Your task: Show every line in the material below in which the string "февраля" appears.
==============================
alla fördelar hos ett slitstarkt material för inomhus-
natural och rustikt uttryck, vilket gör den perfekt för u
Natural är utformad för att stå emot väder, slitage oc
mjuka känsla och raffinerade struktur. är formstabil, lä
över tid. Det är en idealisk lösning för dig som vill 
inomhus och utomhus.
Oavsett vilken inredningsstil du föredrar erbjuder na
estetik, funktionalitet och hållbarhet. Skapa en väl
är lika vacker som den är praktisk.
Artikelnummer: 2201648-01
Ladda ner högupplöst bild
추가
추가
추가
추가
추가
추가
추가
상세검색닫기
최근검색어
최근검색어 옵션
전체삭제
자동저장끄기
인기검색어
==============================
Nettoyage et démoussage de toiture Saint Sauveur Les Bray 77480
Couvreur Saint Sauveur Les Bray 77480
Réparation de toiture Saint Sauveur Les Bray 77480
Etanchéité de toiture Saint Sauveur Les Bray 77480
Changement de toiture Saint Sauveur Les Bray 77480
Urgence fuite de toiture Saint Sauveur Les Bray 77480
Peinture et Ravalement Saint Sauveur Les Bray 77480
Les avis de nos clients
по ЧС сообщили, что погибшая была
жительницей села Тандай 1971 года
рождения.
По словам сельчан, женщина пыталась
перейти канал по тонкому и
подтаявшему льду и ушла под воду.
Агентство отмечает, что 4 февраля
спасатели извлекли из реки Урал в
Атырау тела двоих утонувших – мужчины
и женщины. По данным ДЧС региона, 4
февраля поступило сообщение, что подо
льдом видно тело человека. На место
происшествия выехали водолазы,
==============================
Written solution:
Агентство отмечает, что 4 февраля
февраля поступило сообщение, что подо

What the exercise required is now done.